[[ Supplied information, beginning ]]

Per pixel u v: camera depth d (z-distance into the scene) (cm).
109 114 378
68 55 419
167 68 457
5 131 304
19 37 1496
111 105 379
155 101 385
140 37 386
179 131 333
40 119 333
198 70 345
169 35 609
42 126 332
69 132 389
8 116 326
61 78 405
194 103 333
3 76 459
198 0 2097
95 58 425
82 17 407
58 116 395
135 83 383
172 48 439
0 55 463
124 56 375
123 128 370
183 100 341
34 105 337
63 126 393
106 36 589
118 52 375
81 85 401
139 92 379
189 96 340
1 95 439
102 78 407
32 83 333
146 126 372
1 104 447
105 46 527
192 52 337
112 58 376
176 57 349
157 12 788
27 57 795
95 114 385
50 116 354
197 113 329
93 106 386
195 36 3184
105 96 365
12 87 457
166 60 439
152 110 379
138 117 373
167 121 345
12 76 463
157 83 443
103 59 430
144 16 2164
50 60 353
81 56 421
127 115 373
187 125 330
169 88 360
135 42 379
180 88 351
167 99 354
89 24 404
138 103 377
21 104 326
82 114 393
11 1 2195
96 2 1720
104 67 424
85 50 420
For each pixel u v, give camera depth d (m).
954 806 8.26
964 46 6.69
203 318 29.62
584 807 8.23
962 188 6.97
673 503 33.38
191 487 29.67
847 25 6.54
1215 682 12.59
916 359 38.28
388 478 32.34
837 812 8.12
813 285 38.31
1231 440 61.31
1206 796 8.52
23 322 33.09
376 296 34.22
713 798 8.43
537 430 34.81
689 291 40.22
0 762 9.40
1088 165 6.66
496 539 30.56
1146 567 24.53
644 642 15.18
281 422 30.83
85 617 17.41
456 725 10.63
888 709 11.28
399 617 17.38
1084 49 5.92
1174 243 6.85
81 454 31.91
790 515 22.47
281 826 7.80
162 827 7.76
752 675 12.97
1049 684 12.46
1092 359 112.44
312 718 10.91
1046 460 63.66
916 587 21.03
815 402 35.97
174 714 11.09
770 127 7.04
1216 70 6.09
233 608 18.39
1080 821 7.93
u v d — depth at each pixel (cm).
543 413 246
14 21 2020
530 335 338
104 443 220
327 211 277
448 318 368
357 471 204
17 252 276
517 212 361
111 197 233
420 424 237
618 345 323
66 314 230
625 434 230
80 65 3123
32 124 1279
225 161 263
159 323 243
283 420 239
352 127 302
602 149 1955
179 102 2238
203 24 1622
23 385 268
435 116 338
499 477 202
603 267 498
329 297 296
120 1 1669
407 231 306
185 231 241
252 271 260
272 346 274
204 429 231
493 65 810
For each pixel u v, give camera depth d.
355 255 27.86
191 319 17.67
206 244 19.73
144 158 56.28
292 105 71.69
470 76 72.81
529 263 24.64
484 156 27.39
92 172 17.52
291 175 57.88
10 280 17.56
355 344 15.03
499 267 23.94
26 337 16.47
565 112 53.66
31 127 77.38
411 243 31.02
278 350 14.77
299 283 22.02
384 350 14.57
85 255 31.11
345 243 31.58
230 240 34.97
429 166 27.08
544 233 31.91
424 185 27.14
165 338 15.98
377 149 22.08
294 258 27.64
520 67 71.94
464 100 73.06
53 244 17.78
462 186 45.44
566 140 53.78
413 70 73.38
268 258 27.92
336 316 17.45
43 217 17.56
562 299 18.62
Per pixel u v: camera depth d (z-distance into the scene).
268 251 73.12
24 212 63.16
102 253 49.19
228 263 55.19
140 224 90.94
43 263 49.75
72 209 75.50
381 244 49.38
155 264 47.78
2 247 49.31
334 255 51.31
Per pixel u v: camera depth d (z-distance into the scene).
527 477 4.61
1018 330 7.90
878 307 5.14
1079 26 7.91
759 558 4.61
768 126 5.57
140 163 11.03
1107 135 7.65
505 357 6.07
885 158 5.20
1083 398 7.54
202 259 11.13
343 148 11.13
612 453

[[ Supplied information, end ]]

Return the opening line of the data and every line after it through the line containing "603 267 498", please, exactly as written and with nothing added.

Per pixel u v: camera depth d (z-distance into the scene) (cm).
109 114 378
68 55 419
167 68 457
5 131 304
19 37 1496
111 105 379
155 101 385
140 37 386
179 131 333
40 119 333
198 70 345
169 35 609
42 126 332
69 132 389
8 116 326
61 78 405
194 103 333
3 76 459
198 0 2097
95 58 425
82 17 407
58 116 395
135 83 383
172 48 439
0 55 463
124 56 375
123 128 370
183 100 341
34 105 337
63 126 393
106 36 589
118 52 375
81 85 401
139 92 379
189 96 340
1 95 439
102 78 407
32 83 333
146 126 372
1 104 447
105 46 527
192 52 337
112 58 376
176 57 349
157 12 788
27 57 795
95 114 385
50 116 354
197 113 329
93 106 386
195 36 3184
105 96 365
12 87 457
166 60 439
152 110 379
138 117 373
167 121 345
12 76 463
157 83 443
103 59 430
144 16 2164
50 60 353
81 56 421
127 115 373
187 125 330
169 88 360
135 42 379
180 88 351
167 99 354
89 24 404
138 103 377
21 104 326
82 114 393
11 1 2195
96 2 1720
104 67 424
85 50 420
For each pixel u v, give camera depth d (m).
954 806 8.26
964 46 6.69
203 318 29.62
584 807 8.23
962 188 6.97
673 503 33.38
191 487 29.67
847 25 6.54
1215 682 12.59
916 359 38.28
388 478 32.34
837 812 8.12
813 285 38.31
1231 440 61.31
1206 796 8.52
23 322 33.09
376 296 34.22
713 798 8.43
537 430 34.81
689 291 40.22
0 762 9.40
1088 165 6.66
496 539 30.56
1146 567 24.53
644 642 15.18
281 422 30.83
85 617 17.41
456 725 10.63
888 709 11.28
399 617 17.38
1084 49 5.92
1174 243 6.85
81 454 31.91
790 515 22.47
281 826 7.80
162 827 7.76
752 675 12.97
1049 684 12.46
1092 359 112.44
312 718 10.91
1046 460 63.66
916 587 21.03
815 402 35.97
174 714 11.09
770 127 7.04
1216 70 6.09
233 608 18.39
1080 821 7.93
u v d — depth at each pixel (cm).
543 413 246
14 21 2020
530 335 338
104 443 220
327 211 277
448 318 368
357 471 204
17 252 276
517 212 361
111 197 233
420 424 237
618 345 323
66 314 230
625 434 230
80 65 3123
32 124 1279
225 161 263
159 323 243
283 420 239
352 127 302
602 149 1955
179 102 2238
203 24 1622
23 385 268
435 116 338
499 477 202
603 267 498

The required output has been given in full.